# Find me a used Escelera Staircat or a Wesco stair king



## Tango (Jan 13, 2018)

Who wants to make a nice fat commission? Find me a used Escelera staircat or a wesco stair king and ship it to me.

I want something like what Mark has, 66" tall.


.


----------



## MASTRPLUMB (Mar 22, 2019)

TANGO

https://www.hallmarkfix.com/used-stair-climbers/ :biggrin:


----------



## MASTRPLUMB (Mar 22, 2019)

On the hunt !


----------



## Master Mark (Aug 14, 2009)

it just amazes me what you can find on the internet like a place that re-builds old stair climbers 

1300 for a used stair cat is not too bad...

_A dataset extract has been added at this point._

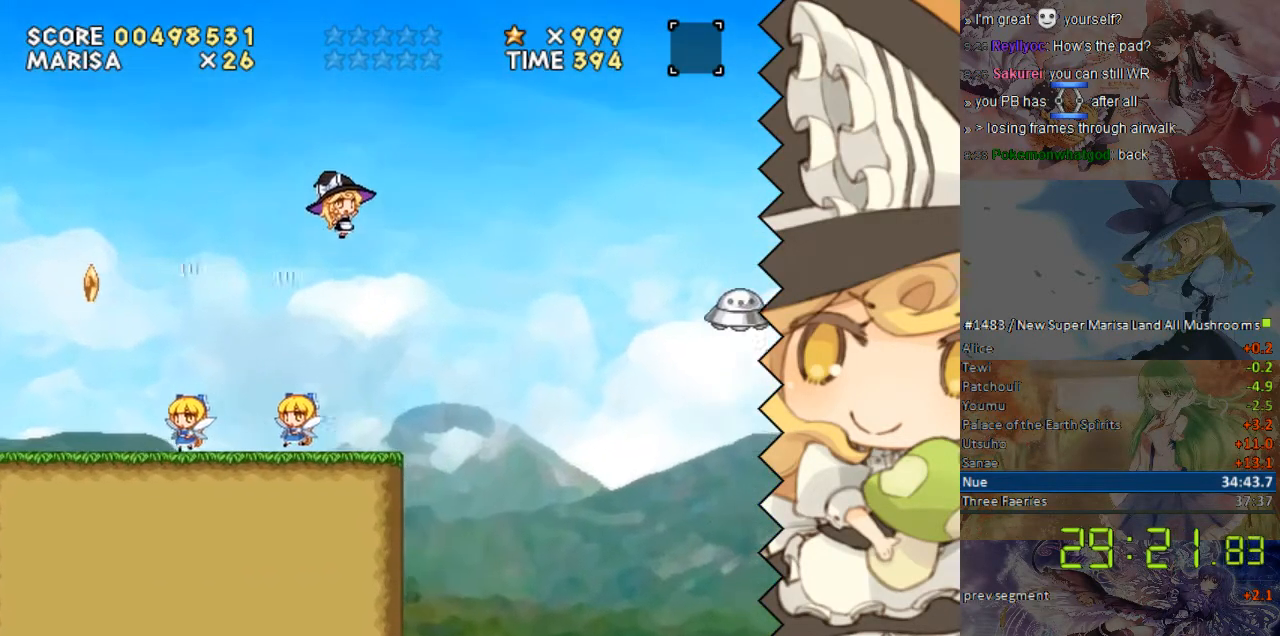
{"buttons": ["Y", "DPAD_RIGHT"], "events": []}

Tango...here is the one you could not get out of Buffalo NY...
I trimmed it down from a 72 inch unit to a 63 inch one.... 

took out this 75 power vent on Wednesday....

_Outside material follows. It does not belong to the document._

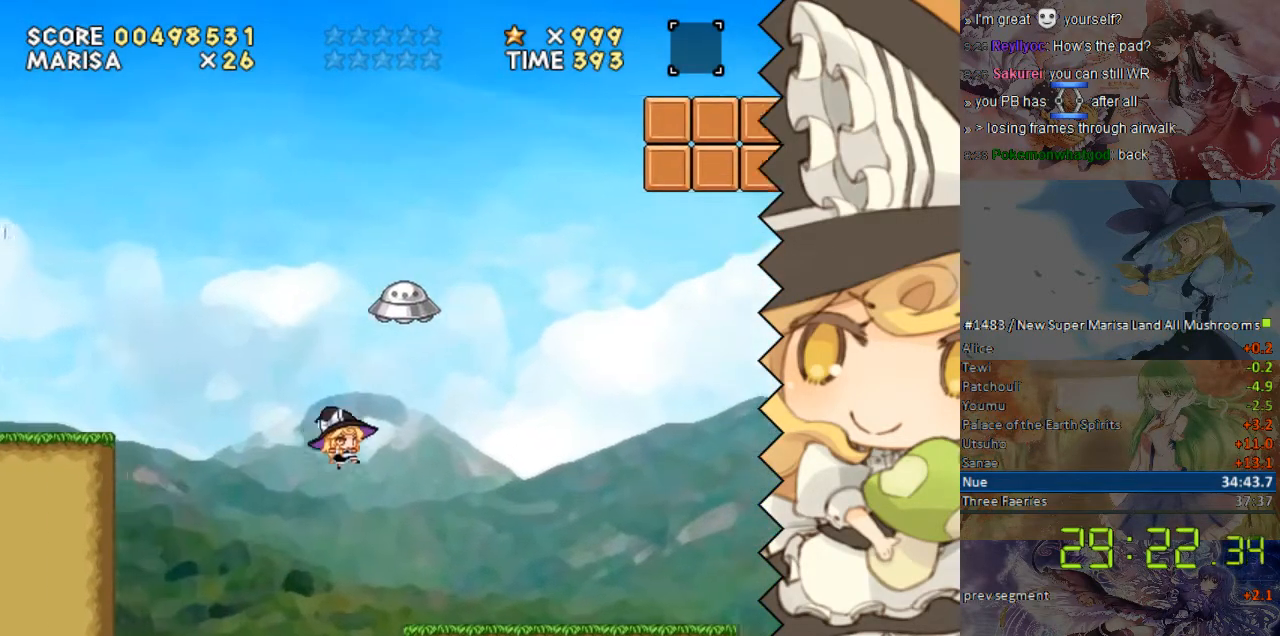
{"buttons": ["Y", "DPAD_RIGHT"], "events": []}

https://photos.app.goo.gl/h12LuGqXpPaUvvTN7


----------



## Tango (Jan 13, 2018)

Master Mark said:


> it just amazes me what you can find on the internet like a place that re-builds old stair climbers
> 
> 1300 for a used stair cat is not too bad...
> 
> ...




Mark that's 1340 Pound sterling which equates to 2342.33$ CAD and that doesn't include shipping from England.


----------